To be sure, cultural change does not automatically translate into victory at the polls. The latter, as Congressman Barney Frank likes to remind us, requires organizing and persuading and getting out the vote. There are still millions of Americans who would prefer that their gay children suppress their desires and choose an opposite-sex spouse. People in denial like Craig are surrounded by enablers. We may be at a turning point, but our struggle is far from over.
On another off note, this week's famous groom has made his share of enemies. But the attacks against him from left and right have been going on for years, and Andrew Sullivan is still standing. A quick search of the blogs this week turns up catty comments, salacious rumors, and entries like "Did you see the pic Aaron painted of Andrew's bottom?" I personally prefer the picture Andrew himself posted of the handsome, bearded Aaron asleep on a sofa with their two beagles.

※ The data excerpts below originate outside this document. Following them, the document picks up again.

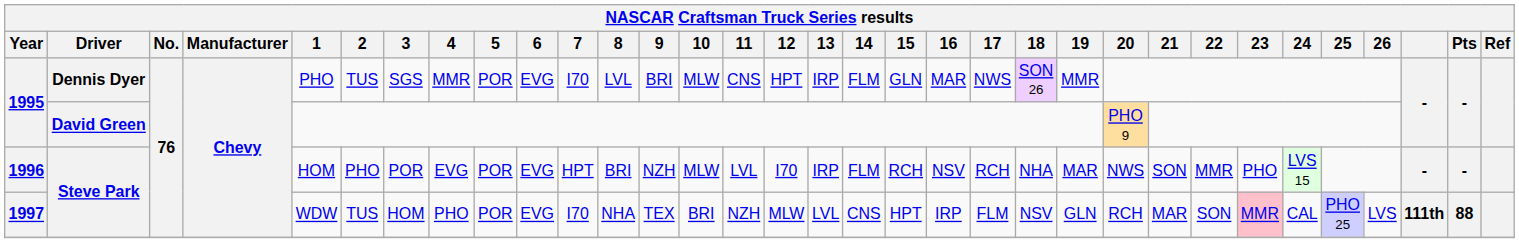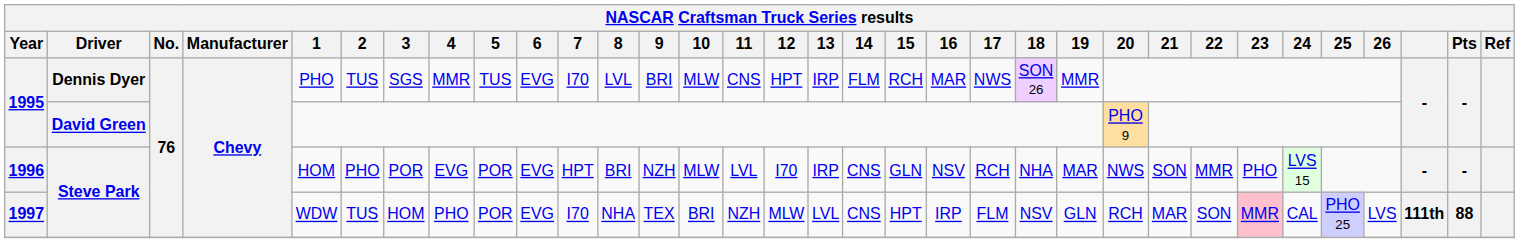1995 / Dennis Dyer | 5: POR -> TUS
1995 / Dennis Dyer | 15: GLN -> RCH
1996 | 14: FLM -> CNS
1996 | 15: RCH -> GLN
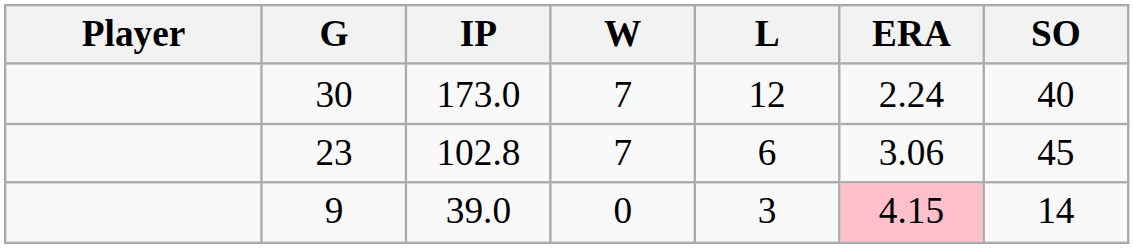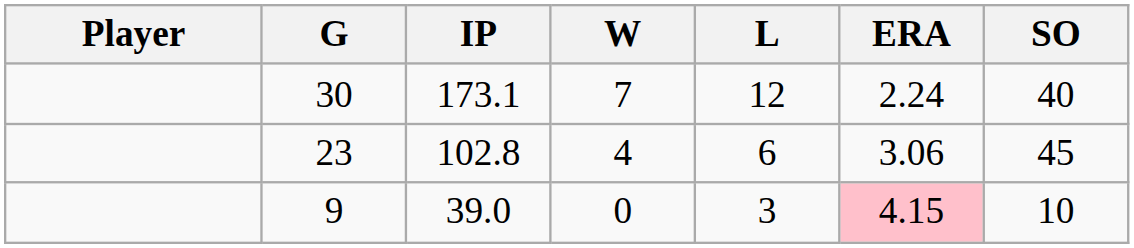30 | IP: 173.0 -> 173.1
23 | W: 7 -> 4
9 | SO: 14 -> 10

The glare of the spotlight can be hard on any relationship, and even the most obscure of marriages can fail (though I happily note that the divorce rate is lower in Massachusetts than in the Bible Belt). Failure is a risk that we take whenever we set sail. Of course, Andrew would have to work overtime to catch up with the multiple marriages of various anti-gay politicians. All that really matters is that he and Aaron have taken the leap together.
A real marriage is not a Disney fantasy. We are not carried along by fate. We are responsible people capable of summoning forgiveness and generosity and humility to overcome our baser instincts. Like any worthy enterprise, a marriage takes devoted effort. So here's wishing Andrew and Aaron perseverance and grace to help them through the inevitable rough spots.
As for Larry Craig, whose career lies in ruins: Notwithstanding his contemptible coupling of squalid gay encounters with opposition to gay rights, he is more pitiful than anything else. In the end, the greatest victim of his lies is himself.